It is within this idea of story which carries us through the film. The narrator in the beginning states, “We are nothing without stories.”
In a scene with Nurse Wright (played by the powerhouse Florence Pugh) and Kitty O’Donnell (played by the enchanting Niamh Algar), the nurse is dismissive towards Kitty’s religion. As a response, Kitty points out that the nurse constantly writes notes in her own book, which is continuously growing and becoming her own bible.
Kitty then breaks the fourth wall by looking directly into the camera. The narrator then says, “Hello again. I told you we were nothing without stories.”
It is an affirmation that although the characters are observing the same scenario, but they are coming to different conclusions. They are creating and living their own stories.
At the end of the film, the camera pans from Anna in her new life to off the set where Niamh Algar shows up on camera and says, “In. Out. In. Out.”

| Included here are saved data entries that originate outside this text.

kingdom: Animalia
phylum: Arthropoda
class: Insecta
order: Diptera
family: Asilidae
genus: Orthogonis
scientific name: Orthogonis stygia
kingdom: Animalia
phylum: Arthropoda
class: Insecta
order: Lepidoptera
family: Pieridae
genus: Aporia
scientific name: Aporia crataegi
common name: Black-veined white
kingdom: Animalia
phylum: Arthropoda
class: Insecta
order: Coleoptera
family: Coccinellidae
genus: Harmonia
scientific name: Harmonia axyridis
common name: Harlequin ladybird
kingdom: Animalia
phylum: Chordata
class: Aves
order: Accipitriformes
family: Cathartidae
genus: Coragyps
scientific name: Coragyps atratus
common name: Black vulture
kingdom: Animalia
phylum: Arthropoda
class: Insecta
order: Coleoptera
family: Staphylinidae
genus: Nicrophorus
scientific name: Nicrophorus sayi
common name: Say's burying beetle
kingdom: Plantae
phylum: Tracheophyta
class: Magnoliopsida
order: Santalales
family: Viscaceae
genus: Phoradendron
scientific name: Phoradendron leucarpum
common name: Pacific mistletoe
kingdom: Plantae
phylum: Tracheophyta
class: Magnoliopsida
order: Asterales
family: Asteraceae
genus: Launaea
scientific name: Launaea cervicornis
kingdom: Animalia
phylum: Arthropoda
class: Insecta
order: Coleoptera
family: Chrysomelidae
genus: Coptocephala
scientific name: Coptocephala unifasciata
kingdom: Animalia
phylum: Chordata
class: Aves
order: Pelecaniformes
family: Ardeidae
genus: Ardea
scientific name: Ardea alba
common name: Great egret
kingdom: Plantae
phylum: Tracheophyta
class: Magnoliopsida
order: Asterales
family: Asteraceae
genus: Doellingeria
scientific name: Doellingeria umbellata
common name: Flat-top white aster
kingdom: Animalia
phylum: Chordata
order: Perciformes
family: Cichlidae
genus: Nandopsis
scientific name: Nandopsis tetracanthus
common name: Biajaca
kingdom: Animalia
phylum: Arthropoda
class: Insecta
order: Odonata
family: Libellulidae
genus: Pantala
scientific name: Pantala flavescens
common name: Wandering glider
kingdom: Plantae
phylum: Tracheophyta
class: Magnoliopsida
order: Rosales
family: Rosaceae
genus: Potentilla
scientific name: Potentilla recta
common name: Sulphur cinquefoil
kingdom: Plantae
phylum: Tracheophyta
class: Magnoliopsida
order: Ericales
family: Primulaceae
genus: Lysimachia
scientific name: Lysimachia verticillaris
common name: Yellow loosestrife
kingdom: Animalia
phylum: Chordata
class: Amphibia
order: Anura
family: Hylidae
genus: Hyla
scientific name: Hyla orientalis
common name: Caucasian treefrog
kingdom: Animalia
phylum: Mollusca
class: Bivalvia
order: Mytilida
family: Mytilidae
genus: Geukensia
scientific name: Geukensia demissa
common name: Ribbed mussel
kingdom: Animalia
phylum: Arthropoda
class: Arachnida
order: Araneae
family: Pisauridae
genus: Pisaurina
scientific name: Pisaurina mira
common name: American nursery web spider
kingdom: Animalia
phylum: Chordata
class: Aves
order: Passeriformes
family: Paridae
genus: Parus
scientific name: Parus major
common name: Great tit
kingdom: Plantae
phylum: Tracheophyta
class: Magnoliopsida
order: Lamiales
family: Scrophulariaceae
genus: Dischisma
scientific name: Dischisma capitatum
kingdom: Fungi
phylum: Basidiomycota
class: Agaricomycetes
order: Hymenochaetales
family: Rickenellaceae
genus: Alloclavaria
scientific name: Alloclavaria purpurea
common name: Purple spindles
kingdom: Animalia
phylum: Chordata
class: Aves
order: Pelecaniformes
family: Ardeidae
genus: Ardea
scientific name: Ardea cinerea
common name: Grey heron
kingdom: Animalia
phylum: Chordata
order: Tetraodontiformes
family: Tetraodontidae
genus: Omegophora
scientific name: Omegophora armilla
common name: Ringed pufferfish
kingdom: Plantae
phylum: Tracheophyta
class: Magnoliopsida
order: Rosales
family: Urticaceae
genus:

This is in reference to Anna O’Donnell (played by Kíla Lord Cassidy) saying “in out” as she twirled a string which had the pictures of a cage and a bird, an old illussion that can make it look as if the bird is both free and caged.
Again, we call into question the idea of story and perspective. We are happy to see Anna alive and seemingly well, but is she any more free than in the life she had before? Is she in or out of a cage? Is the cage literal or perceived?
Gender and Religion as Cages
Anna was a trapped bird because of her gender and the religion that guided her community.